Blocking the number does not help much because most of those numbers are not from the real caller.

Using these techniques, we learned that more than 80% of calls from an average robocalling campaign use fake or short-lived phone numbers to place their unwanted calls. Using these phone numbers, perpetrators deceive their victims and make it much more difficult to identify and prosecute unlawful robocallers.

I never answer calls from an unknown number that does not leave a message. But I once got a call that my caller ID identified as from a friend, giving both his name and his actual number. I of course picked it up but it turned out to be another robocall. It must be that they had just happened to select a sender number that was in my address book.

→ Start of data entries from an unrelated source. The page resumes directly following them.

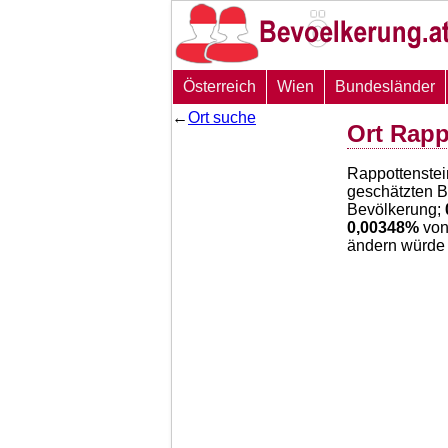
Österreich
Wien
Bundesländer
←
Ort suche
Ort Rapp
Rappottenstei
geschätzten 
Bevölkerung;
0,00348
%
von
ändern würde 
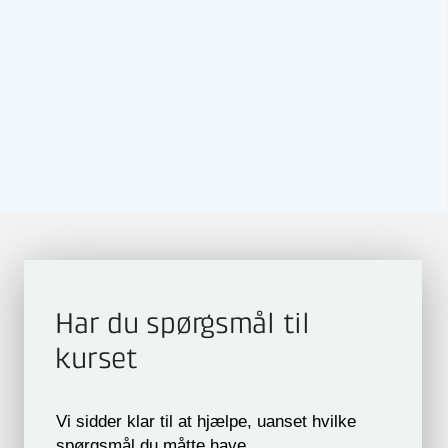
Har du spørgsmål til
kurset
Vi sidder klar til at hjælpe, uanset hvilke
spørgsmål du måtte have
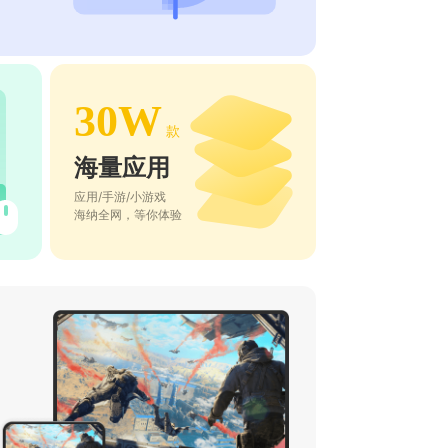
30W
款
海量应用
应用/手游/小游戏
海纳全网，等你体验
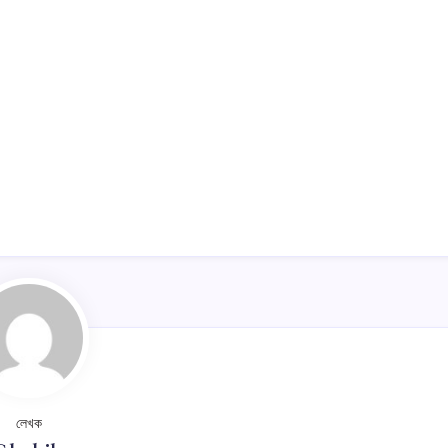
খবর
লেখক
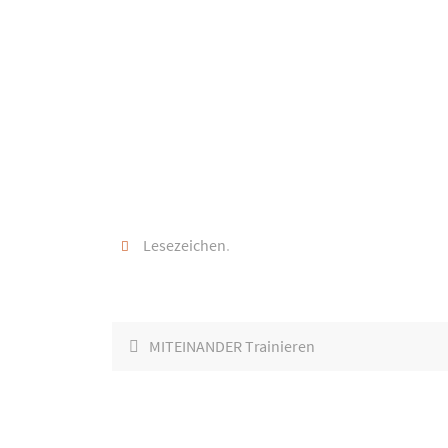
Lesezeichen
.
MITEINANDER Trainieren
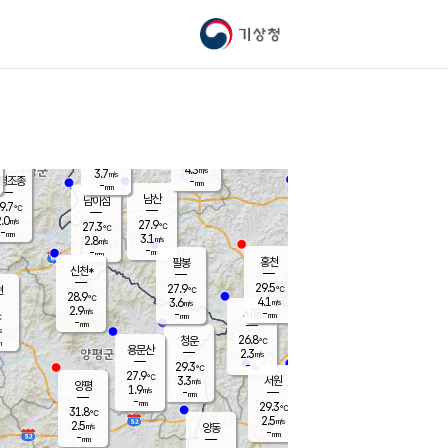
기상청
신남
북춘천
22.7
℃
28.6
3.4
춘천
℃
m/s
가평북면
3.3
-
m/s
mm
-
28.7
mm
℃
28.0
℃
4.3
m/s
3.7
m/s
평조종
-
mm
-
mm
화촌
남산
남이섬
9.7
℃
.0
m/s
26.1
27.9
℃
27.3
℃
℃
-
mm
0.6
3.1
m/s
2.8
m/s
m/s
-
-
mm
-
mm
mm
홍천
팔봉
신천*
29.5
27.9
현
℃
℃
28.9
℃
4.1
3.6
m/s
m/s
2.9
m/s
-
시동
-
mm
mm
℃
-
mm
s
26.8
청운
℃
m
용문산
2.3
m/s
-
29.3
mm
℃
27.9
℃
3.3
서원
횡성
m/s
양평
1.9
m/s
-
안흥
mm
-
mm
29.3
28.9
℃
℃
31.8
℃
24.3
2.5
3.5
℃
m/s
m/s
2.5
m/s
양동
-
-
4.9
m/s
mm
mm
-
mm
-
mm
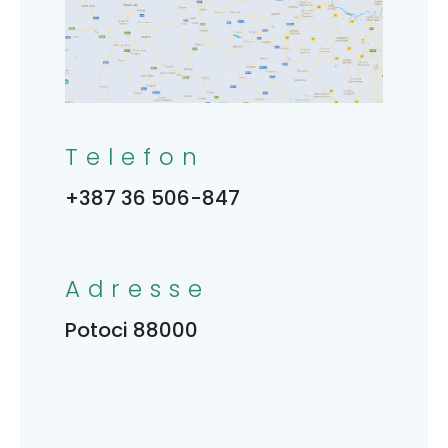
Telefon
+387 36 506-847
Adresse
Potoci 88000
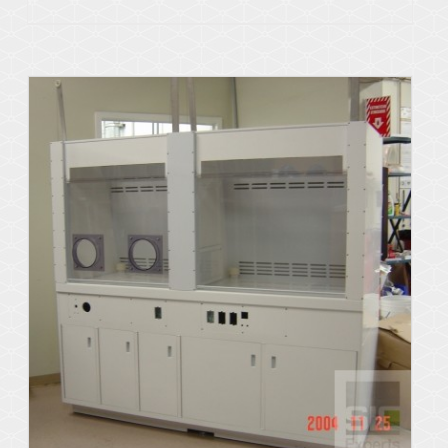
Voir les détails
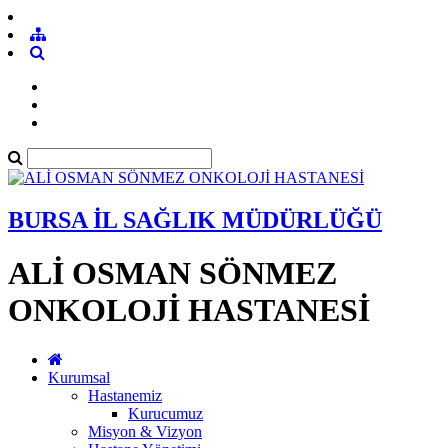
BURSA İL SAĞLIK MÜDÜRLÜĞÜ
ALİ OSMAN SÖNMEZ
ONKOLOJİ HASTANESİ
Kurumsal
Hastanemiz
Kurucumuz
Misyon & Vizyon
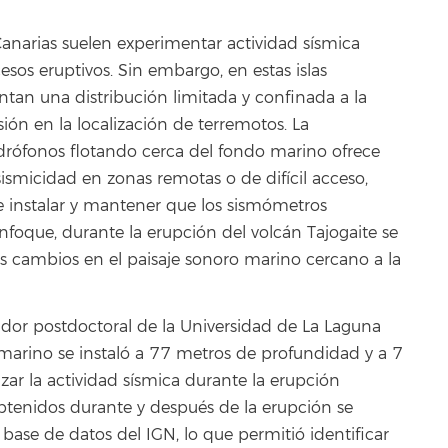
Canarias suelen experimentar actividad sísmica
os eruptivos. Sin embargo, en estas islas
entan una distribución limitada y confinada a la
sión en la localización de terremotos. La
drófonos flotando cerca del fondo marino ofrece
ismicidad en zonas remotas o de difícil acceso,
 instalar y mantener que los sismómetros
nfoque, durante la erupción del volcán Tajogaite se
s cambios en el paisaje sonoro marino cercano a la
igador postdoctoral de la Universidad de La Laguna
bmarino se instaló a 77 metros de profundidad y a 7
ar la actividad sísmica durante la erupción
tenidos durante y después de la erupción se
 base de datos del IGN, lo que permitió identificar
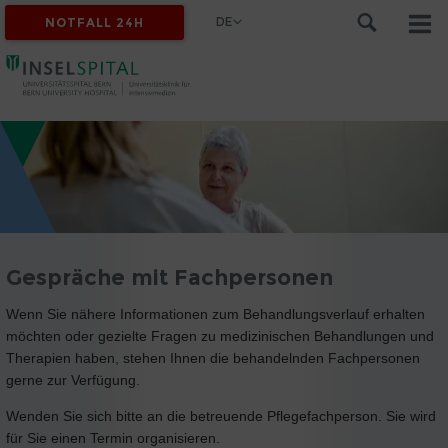
DE
NOTFALL 24H
Gespräche mit Fachpersonen
Wenn Sie nähere Informationen zum Behandlungsverlauf erhalten
möchten oder gezielte Fragen zu medizinischen Behandlungen und
Therapien haben, stehen Ihnen die behandelnden Fachpersonen
gerne zur Verfügung.
Wenden Sie sich bitte an die betreuende Pflegefachperson. Sie wird
für Sie einen Termin organisieren.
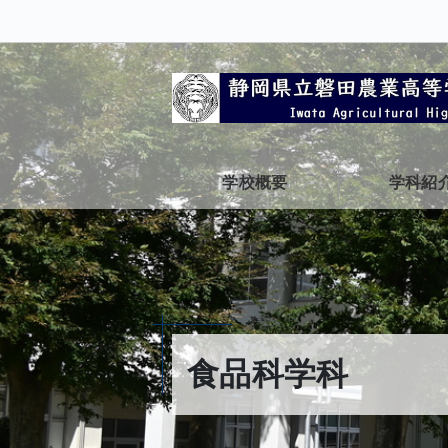
学校概要
学科紹
食品科学科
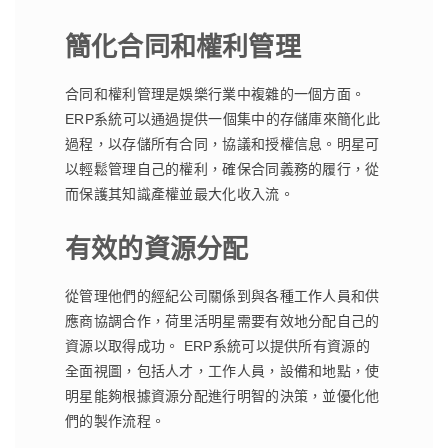
簡化合同和權利管理
合同和權利管理是娛樂行業中複雜的一個方面。
ERP系統可以通過提供一個集中的存儲庫來簡化此
過程，以存儲所有合同，協議和授權信息。明星可
以輕鬆管理自己的權利，確保合同義務的履行，從
而保護其知識產權並最大化收入流。
有效的資源分配
從管理他們的經紀公司關係到與各種工作人員和供
應商協調合作，荷里活明星需要有效地分配自己的
資源以取得成功。 ERP系統可以提供所有資源的
全面視圖，包括人才，工作人員，設備和地點，使
明星能夠根據資源分配進行明智的決策，並優化他
們的製作流程。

This is a nuisance that will not go away.

Comments

  1. Marja Erwin says

    Unfortunately, a lot of bureaucracies rely on pain calls. So if you can’t get to the pain fast enough, you get screwed. If you can, and pick it up, and still get a busy signal, screwed. If you explain that the pain gives you earaches and migraines, screwed… As long as they rely on pains, then others will piggyback on the pain system.

  2. billseymour says

    “Email. Send me email. I like email. I hate phones. I kill phones.” — Laura Lemay

    I never answer my phone at all even when I’m sitting right next to it. If the caller leaves a message, and it’s somebody I want to talk to, then either I’ll answer (if I’m there) or call back later.

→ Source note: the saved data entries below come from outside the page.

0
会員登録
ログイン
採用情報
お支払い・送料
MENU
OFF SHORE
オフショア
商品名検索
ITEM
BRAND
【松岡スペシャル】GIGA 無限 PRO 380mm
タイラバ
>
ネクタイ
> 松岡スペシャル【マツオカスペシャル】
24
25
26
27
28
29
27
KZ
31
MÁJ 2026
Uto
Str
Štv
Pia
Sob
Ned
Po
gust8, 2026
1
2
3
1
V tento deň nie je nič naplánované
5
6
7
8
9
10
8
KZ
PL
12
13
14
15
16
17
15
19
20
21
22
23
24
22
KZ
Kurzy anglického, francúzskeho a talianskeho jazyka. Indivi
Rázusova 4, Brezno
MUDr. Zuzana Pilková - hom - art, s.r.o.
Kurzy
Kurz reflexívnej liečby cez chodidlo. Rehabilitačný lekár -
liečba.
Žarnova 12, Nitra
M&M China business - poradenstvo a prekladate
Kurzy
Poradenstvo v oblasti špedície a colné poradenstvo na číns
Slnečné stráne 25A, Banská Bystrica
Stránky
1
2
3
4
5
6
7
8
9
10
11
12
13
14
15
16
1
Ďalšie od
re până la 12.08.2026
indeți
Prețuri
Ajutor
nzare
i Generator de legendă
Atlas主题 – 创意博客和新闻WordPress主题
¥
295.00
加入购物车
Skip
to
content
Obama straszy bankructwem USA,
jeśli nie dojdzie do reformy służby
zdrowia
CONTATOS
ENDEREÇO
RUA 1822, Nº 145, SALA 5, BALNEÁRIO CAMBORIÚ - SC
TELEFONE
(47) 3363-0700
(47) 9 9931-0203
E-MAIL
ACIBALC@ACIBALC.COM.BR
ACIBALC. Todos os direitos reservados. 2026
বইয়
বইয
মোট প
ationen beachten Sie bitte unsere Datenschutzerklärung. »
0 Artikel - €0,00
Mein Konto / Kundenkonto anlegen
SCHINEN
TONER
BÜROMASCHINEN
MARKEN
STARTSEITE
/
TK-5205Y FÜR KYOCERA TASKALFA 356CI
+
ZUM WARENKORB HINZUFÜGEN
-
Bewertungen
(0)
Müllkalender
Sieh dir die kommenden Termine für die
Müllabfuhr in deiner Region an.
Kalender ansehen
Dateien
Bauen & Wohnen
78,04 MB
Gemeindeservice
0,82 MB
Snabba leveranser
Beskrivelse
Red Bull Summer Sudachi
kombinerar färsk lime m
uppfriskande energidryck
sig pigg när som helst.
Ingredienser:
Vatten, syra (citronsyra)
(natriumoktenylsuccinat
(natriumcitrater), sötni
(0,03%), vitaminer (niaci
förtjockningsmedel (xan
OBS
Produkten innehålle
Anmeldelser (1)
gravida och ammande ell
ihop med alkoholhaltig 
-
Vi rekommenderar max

    In normal times, I get two or three spam calls a day when I’m home. With the elections coming soon, and being home almost all the time because of the virus, I’m getting something like ten a day. It’s really annoying.

    <aside>
    The only land-line phone I have is a Western Electric dial-up instrument in a black bakelite case which, as expected, is still going strong. “They don’t make ’em like that anymore.”
    </aside>

  3. says

    Charly (#4) --

    Probably because European laws are stricter and have teeth. Many European countries require “opt in” or levy fines for violating “do not call” requests.

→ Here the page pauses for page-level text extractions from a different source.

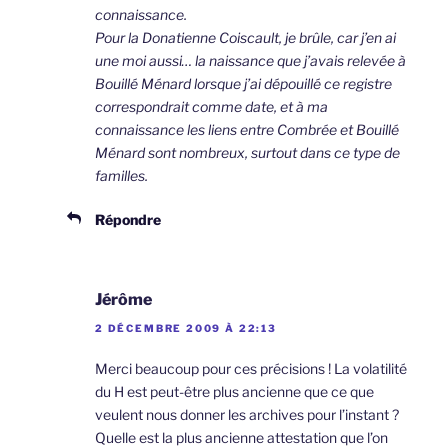
connaissance.
Pour la Donatienne Coiscault, je brûle, car j’en ai
une moi aussi… la naissance que j’avais relevée à
Bouillé Ménard lorsque j’ai dépouillé ce registre
correspondrait comme date, et à ma
connaissance les liens entre Combrée et Bouillé
Ménard sont nombreux, surtout dans ce type de
familles.
Répondre
Jérôme
2 DÉCEMBRE 2009 À 22:13
Merci beaucoup pour ces précisions ! La volatilité
du H est peut-être plus ancienne que ce que
veulent nous donner les archives pour l’instant ?
Quelle est la plus ancienne attestation que l’on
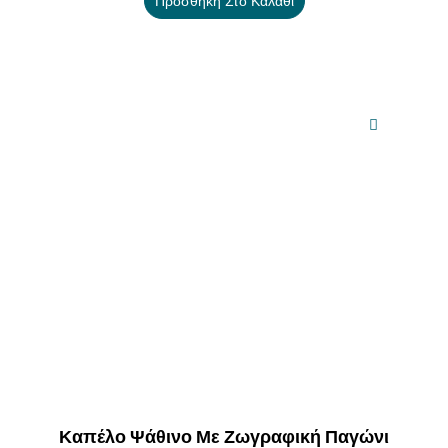
Προσθήκη Στο Καλάθι
Καπέλο Ψάθινο Με Ζωγραφική Παγώνι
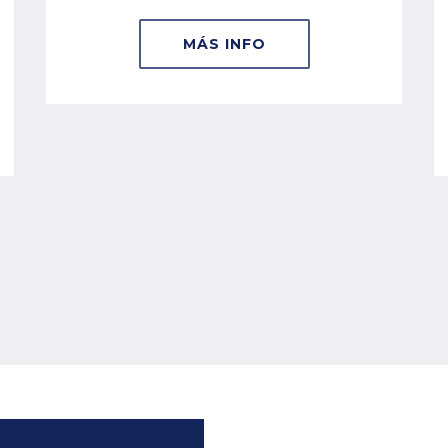
MÁS INFO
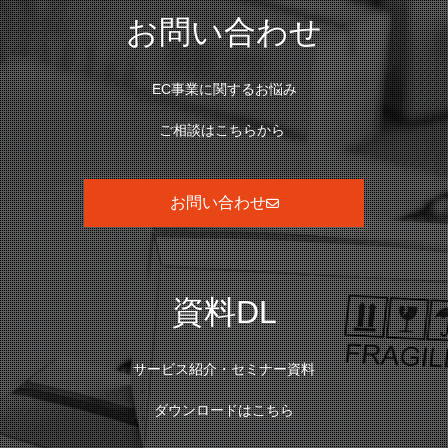
お問い合わせ
EC事業に関するお悩み
ご相談はこちらから
お問い合わせ
資料DL
サービス紹介・セミナー資料
ダウンロードはこちら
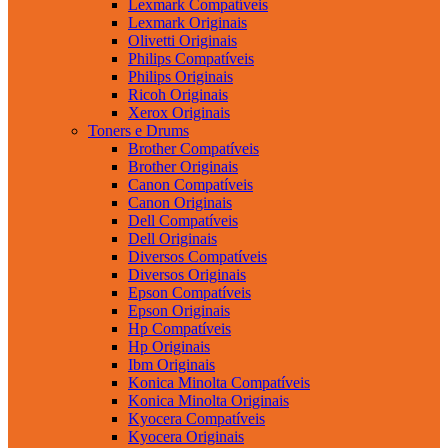
Lexmark Compatíveis
Lexmark Originais
Olivetti Originais
Philips Compatíveis
Philips Originais
Ricoh Originais
Xerox Originais
Toners e Drums
Brother Compatíveis
Brother Originais
Canon Compatíveis
Canon Originais
Dell Compatíveis
Dell Originais
Diversos Compatíveis
Diversos Originais
Epson Compatíveis
Epson Originais
Hp Compatíveis
Hp Originais
Ibm Originais
Konica Minolta Compatíveis
Konica Minolta Originais
Kyocera Compatíveis
Kyocera Originais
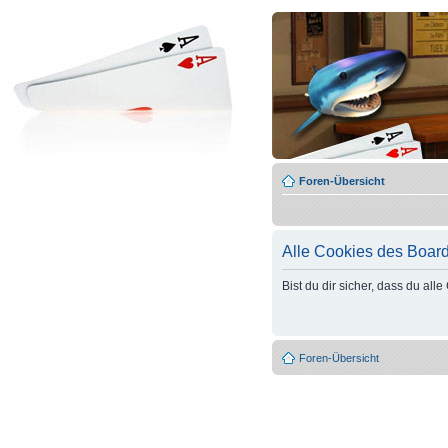
Foren-Übersicht
Alle Cookies des Boar
Bist du dir sicher, dass du al
Foren-Übersicht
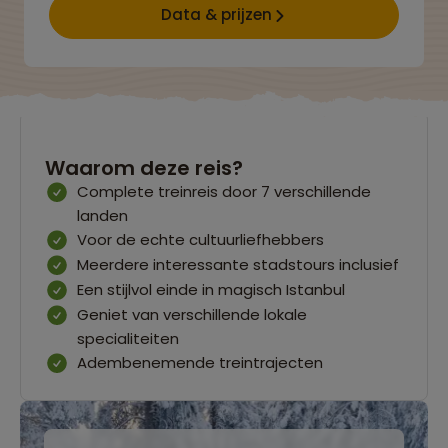
Data & prijzen
Waarom deze reis?
Complete treinreis door 7 verschillende
landen
Voor de echte cultuurliefhebbers
Meerdere interessante stadstours inclusief
Een stijlvol einde in magisch Istanbul
Geniet van verschillende lokale
specialiteiten
Adembenemende treintrajecten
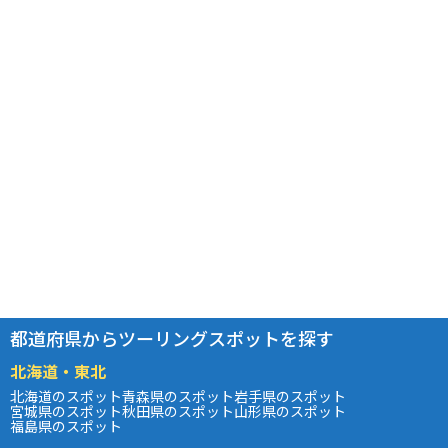
都道府県からツーリングスポットを探す
北海道・東北
北海道のスポット
青森県のスポット
岩手県のスポット
宮城県のスポット
秋田県のスポット
山形県のスポット
福島県のスポット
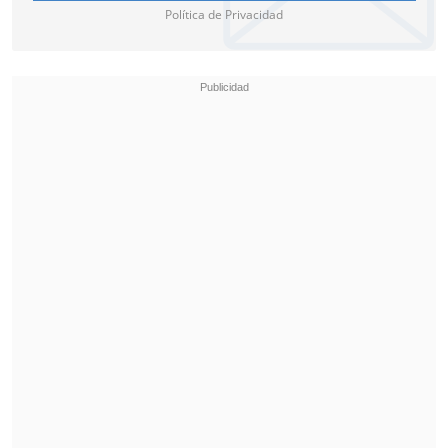
Política de Privacidad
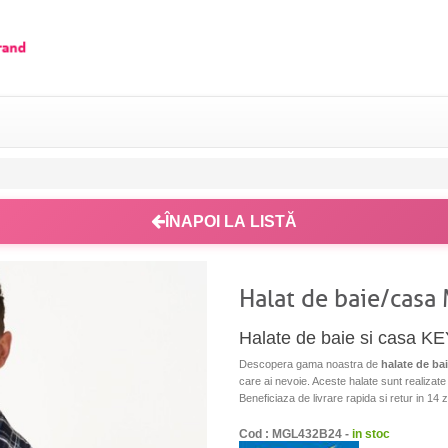
ÎNAPOI LA LISTĂ
Halat de baie/casa
Halate de baie si casa KE
Descopera gama noastra de
halate de ba
care ai nevoie. Aceste halate sunt realizate 
Beneficiaza de livrare rapida si retur in 14 zi
Cod : MGL432B24 -
in stoc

    Robocallers are finally being fined into oblivion in the UK

    Robocallers in Britain, beware. The UK’s privacy watchdog, known as the Information Commissioner’s Office (ICO), has issued its biggest-ever fine for automated nuisance calls. A company called Keurboom Communications was slapped with a £400,000 ($517,000) penalty yesterday, after making nearly 100 million robocalls that triggered more than 1,000 complaints. Keurboom is closing shop as a result; it was placed in voluntary liquidation after the fine.

    One thing that irks me about buying from companies is when they assume that buying from them (or even contacting them) equates to “permission to send spam”. It doesn’t. I’ve done chargebacks on credit card purchases just to make a point.